● **Excerpt**
Start of Block
Legends of the land of eighteen tides

People who have read Amitav Ghosh’s The Hungry Tides can be divided into two groups — those whose desire to go to the Sunderbans is fuelled and those who are either going or have gone there. I haven’t met a third kind till now.

Ramapad Mandal works on completing the statue of his ‘Ma’

And I can check both these boxes.

The Royal Bengal Tiger’s abode is full of vignettes — tales of death, accounts of pain, and narratives of miraculous escapes from the jaws of death. And lurking in the corners are myths and legends.
One such legend left me spellbound. I had found it buried in the folds of The Hungry Tide much before I encountered it in Sunderbans — the miracles of Bon Bibi.
In preparation of the festival dedicated to the Goddess, Ramapad Mandal, a fisherman by profession and idol-maker by choice, delicately carved out the features of the Goddess. “Ma amader rokhha kore (Ma protects all of us)”, he said.
This deity has a legend that no villager would deny. “If one falls in danger all he has to do is call for Ma and she would be there. I have faced tigers but they have never touched me,” Mandal continued.
Bon Bibi, folklores have it, was sent by Allah to protect the Sunderbans, while also making it habitable for human. Bon Bibi and her brother Shah Jongoli came all the way form the holy city of Medina to do the bidding of God.
The siblings shared the duties and while Bon Bibi took on the mantle of protecting the people, Shah Jongoli lived in the forests to fight the much-feared demon king Dokkhin Rai who took on the form of a tiger to kill humans.

Unfinished statue of Bon Bibi — the Goddess of Sunderbans

The ‘Lady of the Forests,’ or Bon Bibi, and Shah Jongoli fought off Dokkhin Rai, forbidding him from killing people and gave him his own space — the forests — to reside in and rule over.

Chiselling with great concentration, Ramapad — who looks 65 and is 40 — goes on to tell us how human greed threatened to destroy peace.
End of Block
● **Directions**
In the text about the legends of the Sunderbans, from which city did Bon Bibi and her brother Shah Jongoli come? These records are not required for the work here.

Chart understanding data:
Start of Block
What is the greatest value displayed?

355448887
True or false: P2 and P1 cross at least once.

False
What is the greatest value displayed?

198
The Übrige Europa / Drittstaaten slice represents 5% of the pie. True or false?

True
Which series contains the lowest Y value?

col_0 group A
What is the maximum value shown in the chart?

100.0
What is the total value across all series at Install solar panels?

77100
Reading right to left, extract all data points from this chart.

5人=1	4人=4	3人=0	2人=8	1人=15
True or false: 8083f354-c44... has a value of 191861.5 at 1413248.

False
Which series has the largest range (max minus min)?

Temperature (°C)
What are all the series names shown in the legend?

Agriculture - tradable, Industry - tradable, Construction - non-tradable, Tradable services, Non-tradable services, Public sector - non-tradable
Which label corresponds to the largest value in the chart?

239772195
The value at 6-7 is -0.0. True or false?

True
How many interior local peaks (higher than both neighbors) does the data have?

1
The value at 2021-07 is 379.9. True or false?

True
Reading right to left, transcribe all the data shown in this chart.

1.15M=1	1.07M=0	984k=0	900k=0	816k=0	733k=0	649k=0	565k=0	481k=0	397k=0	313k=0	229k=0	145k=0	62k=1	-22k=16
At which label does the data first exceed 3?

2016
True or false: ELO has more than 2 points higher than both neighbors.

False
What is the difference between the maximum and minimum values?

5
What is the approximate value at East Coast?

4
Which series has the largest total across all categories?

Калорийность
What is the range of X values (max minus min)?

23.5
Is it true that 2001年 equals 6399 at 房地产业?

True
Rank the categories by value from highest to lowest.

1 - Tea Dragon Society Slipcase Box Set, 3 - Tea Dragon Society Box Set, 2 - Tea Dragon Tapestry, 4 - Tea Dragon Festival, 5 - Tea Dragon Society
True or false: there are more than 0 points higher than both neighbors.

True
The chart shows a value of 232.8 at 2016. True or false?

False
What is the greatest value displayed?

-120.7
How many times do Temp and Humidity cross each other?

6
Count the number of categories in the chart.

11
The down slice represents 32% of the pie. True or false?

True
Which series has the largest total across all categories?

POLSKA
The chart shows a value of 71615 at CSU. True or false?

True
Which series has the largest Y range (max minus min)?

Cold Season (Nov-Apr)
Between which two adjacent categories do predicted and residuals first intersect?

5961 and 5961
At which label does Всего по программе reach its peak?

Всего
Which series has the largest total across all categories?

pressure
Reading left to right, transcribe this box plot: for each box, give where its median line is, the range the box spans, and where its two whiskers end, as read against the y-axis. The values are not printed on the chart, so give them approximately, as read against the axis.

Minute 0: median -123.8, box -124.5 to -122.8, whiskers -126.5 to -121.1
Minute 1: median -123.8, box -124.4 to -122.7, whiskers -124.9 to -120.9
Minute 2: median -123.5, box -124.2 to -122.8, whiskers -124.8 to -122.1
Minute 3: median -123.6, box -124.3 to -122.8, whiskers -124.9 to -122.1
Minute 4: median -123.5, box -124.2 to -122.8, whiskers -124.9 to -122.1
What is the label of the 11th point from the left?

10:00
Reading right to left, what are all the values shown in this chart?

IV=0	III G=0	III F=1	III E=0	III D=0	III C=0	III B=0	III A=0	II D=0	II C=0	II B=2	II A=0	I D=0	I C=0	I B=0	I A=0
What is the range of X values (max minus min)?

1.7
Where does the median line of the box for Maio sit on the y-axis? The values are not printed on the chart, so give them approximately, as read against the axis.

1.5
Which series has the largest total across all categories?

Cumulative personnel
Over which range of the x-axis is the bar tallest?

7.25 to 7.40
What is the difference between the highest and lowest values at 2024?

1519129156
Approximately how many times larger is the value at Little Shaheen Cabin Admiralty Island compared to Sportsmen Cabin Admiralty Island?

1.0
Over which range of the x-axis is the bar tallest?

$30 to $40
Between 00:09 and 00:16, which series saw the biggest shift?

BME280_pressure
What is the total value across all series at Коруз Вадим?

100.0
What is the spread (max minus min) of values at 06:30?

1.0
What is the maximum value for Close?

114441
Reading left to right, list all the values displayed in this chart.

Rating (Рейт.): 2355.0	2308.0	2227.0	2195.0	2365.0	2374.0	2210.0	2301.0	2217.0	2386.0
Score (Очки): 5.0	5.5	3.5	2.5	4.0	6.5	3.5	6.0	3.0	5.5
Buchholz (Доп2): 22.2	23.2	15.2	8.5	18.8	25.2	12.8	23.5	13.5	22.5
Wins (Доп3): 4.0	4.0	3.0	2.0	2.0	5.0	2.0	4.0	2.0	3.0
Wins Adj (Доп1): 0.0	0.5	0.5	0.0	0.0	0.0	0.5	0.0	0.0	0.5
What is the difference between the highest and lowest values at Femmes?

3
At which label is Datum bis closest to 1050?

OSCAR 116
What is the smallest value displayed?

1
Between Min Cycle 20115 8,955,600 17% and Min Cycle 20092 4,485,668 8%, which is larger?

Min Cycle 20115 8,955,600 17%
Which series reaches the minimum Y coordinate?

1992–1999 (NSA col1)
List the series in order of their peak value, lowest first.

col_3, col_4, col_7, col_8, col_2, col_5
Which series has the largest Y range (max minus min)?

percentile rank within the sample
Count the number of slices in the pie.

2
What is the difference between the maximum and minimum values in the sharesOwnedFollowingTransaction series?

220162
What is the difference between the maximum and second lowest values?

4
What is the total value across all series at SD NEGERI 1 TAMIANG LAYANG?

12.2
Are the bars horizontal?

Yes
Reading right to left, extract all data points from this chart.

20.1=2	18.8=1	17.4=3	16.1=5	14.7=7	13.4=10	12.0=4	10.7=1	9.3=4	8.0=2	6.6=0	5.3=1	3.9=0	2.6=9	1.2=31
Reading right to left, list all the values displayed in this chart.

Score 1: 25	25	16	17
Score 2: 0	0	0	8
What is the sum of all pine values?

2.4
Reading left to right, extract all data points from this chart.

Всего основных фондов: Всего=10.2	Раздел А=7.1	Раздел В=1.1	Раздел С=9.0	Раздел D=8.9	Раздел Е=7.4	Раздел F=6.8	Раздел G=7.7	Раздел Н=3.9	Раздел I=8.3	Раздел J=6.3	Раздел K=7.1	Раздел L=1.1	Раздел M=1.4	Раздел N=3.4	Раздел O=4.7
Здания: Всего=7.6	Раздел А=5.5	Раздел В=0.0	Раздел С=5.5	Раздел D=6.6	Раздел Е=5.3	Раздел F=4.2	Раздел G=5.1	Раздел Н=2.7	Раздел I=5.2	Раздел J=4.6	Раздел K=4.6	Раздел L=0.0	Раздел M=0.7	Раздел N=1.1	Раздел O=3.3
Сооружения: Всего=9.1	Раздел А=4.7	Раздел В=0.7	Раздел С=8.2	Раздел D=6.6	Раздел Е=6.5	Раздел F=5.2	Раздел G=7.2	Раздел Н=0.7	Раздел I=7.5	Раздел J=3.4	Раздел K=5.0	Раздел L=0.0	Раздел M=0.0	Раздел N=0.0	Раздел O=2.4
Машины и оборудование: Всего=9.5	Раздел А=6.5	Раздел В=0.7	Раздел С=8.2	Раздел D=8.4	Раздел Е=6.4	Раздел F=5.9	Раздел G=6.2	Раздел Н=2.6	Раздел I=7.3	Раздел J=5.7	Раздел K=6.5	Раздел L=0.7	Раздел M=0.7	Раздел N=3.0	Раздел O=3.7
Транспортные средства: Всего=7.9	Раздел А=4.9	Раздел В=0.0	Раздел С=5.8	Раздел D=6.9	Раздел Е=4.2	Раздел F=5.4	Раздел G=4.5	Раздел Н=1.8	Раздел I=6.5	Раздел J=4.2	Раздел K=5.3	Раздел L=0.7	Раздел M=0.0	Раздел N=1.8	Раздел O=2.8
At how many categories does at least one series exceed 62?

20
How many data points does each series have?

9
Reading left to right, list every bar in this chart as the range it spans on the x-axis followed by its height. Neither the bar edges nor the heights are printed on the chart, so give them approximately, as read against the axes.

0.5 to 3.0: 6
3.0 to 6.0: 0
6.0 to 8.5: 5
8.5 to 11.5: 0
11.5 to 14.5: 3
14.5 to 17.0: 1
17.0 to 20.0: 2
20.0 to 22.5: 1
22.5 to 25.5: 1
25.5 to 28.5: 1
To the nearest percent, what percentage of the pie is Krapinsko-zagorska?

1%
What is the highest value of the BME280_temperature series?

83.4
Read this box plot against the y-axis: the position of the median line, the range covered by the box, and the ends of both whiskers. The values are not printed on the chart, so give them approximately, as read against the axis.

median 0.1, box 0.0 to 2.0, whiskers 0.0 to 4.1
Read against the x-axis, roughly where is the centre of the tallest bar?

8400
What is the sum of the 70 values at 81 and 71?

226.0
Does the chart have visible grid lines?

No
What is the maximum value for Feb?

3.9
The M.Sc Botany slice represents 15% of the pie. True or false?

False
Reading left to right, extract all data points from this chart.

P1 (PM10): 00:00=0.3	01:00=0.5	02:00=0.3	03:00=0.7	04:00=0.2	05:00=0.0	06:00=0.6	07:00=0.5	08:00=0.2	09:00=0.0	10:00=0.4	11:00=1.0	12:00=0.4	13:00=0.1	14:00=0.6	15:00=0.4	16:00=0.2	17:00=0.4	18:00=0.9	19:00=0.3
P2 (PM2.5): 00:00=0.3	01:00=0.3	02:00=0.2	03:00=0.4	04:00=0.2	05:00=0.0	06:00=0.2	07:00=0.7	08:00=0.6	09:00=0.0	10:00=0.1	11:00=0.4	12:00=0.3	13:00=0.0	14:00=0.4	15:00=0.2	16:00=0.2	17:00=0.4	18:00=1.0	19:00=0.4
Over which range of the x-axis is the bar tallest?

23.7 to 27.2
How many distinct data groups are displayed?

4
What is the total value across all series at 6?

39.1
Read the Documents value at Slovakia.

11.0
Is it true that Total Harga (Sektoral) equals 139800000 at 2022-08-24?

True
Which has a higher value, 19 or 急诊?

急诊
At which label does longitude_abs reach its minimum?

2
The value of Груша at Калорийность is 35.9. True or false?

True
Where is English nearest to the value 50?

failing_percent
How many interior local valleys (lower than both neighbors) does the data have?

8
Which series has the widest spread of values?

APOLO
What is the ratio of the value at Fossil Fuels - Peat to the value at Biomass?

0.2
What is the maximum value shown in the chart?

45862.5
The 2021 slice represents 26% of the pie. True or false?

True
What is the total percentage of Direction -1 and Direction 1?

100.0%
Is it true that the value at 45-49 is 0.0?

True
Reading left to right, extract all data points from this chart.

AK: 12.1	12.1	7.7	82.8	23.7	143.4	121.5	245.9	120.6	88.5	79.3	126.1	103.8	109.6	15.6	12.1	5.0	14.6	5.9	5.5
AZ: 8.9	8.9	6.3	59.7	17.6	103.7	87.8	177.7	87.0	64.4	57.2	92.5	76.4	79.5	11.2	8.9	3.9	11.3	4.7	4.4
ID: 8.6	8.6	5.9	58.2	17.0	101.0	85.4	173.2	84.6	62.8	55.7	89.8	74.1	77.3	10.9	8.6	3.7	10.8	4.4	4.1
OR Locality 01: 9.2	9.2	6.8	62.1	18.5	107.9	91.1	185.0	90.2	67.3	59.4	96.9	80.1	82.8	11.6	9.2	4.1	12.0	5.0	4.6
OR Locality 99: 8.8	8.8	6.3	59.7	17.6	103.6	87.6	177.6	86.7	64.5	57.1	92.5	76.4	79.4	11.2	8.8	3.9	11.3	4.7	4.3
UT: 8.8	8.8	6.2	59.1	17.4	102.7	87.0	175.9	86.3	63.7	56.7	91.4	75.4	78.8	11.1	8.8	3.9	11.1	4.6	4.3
End of Block
● **Exercise output**
They came from the holy city of Medina.